The rule affected the vast majority of health care workers because it applied to any hospitals, doctors, or clinics that accept federal reimbursement or remunerations, like Medicare or Medicaid payments. It also affected insurance companies that participate in the health insurance market.
A group of states led by Texas, joined by several organizations, sued the Obama administration in a remote Texas district with only one presiding judge, who blocked the rule, so it never took effect. After Trump took office, HHS indicated that it would reverse the regulation in order to make the lawsuit moot.
The dispute is at the heart of a much larger national debate over what “sex” means: sex as identified by birth, gender identity, or other factors.
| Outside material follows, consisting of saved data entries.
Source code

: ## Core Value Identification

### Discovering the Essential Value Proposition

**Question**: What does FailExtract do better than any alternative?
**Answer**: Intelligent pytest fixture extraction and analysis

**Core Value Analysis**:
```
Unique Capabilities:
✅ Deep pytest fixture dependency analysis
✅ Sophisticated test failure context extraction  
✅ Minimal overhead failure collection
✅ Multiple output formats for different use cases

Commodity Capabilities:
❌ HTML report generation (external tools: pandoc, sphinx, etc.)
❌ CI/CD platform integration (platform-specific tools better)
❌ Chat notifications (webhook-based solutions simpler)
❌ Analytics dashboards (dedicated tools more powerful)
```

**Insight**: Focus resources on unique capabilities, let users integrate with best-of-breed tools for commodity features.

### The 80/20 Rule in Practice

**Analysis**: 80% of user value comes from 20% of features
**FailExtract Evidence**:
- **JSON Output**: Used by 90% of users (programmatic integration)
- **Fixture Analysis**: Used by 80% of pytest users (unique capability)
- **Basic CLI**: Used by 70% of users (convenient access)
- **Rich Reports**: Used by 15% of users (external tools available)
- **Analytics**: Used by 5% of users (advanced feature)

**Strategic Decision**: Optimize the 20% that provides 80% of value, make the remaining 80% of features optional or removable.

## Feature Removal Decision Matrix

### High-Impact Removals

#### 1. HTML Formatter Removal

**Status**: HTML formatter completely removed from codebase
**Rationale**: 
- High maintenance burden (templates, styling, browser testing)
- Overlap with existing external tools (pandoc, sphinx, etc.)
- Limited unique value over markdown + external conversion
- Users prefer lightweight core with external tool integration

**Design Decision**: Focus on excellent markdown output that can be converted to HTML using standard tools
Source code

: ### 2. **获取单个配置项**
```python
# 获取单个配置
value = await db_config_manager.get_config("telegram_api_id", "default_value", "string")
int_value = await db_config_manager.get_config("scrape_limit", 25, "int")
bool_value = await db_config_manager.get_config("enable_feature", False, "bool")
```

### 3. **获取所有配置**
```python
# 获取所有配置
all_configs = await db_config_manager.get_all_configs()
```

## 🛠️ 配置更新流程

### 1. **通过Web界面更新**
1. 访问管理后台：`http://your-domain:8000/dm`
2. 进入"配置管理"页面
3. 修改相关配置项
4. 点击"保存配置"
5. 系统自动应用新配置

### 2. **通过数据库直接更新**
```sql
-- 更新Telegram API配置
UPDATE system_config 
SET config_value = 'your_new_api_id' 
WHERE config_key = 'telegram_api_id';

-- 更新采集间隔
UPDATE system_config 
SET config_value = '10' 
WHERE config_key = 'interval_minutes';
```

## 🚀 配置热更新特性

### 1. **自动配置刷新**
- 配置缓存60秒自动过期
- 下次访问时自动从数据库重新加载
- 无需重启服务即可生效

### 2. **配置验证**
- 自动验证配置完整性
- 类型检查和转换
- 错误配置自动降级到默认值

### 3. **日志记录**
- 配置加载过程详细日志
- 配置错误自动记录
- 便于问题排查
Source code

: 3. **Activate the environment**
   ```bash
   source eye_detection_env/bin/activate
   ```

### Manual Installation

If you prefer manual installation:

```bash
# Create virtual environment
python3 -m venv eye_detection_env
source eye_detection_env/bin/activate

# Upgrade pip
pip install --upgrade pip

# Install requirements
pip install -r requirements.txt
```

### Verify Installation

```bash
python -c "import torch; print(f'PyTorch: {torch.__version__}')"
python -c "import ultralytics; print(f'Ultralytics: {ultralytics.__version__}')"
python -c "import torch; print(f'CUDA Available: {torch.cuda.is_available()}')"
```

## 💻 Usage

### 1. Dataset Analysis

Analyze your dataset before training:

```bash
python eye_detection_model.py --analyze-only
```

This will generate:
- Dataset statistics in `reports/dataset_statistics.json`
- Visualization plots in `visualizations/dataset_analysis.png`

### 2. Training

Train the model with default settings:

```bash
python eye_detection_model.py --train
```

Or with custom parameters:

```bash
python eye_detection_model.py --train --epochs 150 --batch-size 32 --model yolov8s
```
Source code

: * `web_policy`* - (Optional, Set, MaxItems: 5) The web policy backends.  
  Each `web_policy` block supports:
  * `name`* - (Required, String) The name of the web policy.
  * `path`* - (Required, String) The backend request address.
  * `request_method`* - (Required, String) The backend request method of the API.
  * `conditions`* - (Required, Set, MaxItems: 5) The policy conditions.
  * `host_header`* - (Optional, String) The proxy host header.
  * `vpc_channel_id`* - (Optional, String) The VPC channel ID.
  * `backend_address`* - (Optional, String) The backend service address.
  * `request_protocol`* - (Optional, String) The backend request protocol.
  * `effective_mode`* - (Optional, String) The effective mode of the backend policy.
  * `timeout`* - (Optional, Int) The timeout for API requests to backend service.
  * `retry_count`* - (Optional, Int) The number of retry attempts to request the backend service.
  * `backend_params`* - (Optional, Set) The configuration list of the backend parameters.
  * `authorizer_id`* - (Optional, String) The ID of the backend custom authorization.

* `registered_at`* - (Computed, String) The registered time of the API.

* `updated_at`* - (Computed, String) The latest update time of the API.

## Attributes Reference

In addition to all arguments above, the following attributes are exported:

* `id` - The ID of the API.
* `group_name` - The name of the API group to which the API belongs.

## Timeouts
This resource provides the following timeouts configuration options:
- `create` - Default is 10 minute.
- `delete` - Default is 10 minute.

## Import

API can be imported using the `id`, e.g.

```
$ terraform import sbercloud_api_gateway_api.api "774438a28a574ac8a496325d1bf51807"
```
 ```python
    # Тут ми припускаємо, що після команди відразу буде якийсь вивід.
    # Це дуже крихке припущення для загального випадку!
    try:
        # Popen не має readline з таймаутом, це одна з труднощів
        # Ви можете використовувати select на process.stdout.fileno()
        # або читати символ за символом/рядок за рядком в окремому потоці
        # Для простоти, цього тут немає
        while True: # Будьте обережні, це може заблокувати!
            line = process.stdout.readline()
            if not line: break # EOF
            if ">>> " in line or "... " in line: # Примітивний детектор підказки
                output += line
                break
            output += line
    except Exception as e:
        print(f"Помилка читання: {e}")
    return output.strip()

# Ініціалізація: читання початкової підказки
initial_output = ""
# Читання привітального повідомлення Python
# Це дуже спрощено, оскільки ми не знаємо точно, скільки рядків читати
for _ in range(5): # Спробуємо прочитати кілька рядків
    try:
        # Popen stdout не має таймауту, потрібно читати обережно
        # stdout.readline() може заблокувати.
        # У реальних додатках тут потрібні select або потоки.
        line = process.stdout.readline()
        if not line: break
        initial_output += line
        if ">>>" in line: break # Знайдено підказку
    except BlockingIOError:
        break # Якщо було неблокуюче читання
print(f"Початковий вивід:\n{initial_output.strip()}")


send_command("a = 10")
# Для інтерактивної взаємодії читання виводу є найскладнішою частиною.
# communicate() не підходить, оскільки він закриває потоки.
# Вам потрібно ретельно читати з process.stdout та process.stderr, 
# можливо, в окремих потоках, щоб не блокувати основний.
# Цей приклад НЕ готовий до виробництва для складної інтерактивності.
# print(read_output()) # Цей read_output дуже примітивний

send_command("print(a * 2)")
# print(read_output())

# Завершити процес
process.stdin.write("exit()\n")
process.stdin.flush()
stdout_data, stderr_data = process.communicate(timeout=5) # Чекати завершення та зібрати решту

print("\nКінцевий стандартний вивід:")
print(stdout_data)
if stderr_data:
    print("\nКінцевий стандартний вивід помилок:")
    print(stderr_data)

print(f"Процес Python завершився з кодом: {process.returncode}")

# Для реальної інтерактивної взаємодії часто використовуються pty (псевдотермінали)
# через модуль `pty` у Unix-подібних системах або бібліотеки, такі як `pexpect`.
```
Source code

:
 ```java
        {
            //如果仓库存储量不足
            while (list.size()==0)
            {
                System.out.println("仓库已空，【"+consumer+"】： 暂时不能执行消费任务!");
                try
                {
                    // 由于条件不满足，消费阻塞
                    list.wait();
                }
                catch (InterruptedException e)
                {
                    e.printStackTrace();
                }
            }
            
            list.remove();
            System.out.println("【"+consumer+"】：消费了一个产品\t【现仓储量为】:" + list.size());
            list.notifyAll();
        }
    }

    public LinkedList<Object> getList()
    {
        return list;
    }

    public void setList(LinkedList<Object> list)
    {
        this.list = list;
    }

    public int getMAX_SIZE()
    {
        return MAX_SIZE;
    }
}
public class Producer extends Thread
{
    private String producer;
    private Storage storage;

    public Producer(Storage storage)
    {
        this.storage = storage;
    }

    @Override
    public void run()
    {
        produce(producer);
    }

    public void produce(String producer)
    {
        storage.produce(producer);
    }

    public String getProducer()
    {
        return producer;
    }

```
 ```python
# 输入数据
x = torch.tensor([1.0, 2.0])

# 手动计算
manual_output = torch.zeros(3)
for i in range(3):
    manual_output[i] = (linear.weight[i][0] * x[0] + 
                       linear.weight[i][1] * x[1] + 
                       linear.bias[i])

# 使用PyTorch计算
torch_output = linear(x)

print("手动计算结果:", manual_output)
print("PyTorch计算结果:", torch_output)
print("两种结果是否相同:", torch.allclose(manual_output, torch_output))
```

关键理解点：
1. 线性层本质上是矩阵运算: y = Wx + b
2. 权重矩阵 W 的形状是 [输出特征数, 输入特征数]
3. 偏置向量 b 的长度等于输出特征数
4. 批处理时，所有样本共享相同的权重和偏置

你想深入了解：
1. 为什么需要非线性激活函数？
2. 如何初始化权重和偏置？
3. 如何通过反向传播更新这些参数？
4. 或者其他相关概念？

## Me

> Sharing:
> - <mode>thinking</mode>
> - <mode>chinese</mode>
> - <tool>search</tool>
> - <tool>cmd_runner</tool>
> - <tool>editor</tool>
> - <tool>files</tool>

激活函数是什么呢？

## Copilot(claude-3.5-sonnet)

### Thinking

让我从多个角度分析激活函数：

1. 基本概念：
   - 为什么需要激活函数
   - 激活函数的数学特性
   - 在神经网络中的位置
Many conservatives have insisted that if lawmakers intended for sex discrimination laws to address transgender people, they would have written such language explicitly into the bills, as they did in the Violence Against Women Act.
“When Congress prohibited sex discrimination, it did so according to the plain meaning of the term, and we are making our regulations conform,” Roger Severino, director of HHS’s Office for Civil Rights, said in a statement in May 2019 about the draft rule. HHS added in a fact sheet that the rule is “returning to the government’s longstanding interpretation of ‘sex’ under the ordinary meaning of the word Congress used.”
But several courts have found that federal bans on “discrimination because of sex” cover bias over sexual orientation and gender identity as forms of illegal sex discrimination. For instance, several federal courts have ruled, trans people endured bias because their gender identities differed from their sex at birth, or they didn’t conform to gender stereotypes for someone of their birth sex.
The Trump administration, however, narrowed its definition of “biological sex” in March 2019 when the Defense Department released a policy banning most transgender people from the military. The policy defined “biological sex” as a “person’s biological status as male or based on chromosomes, gonads, hormones, and genitals.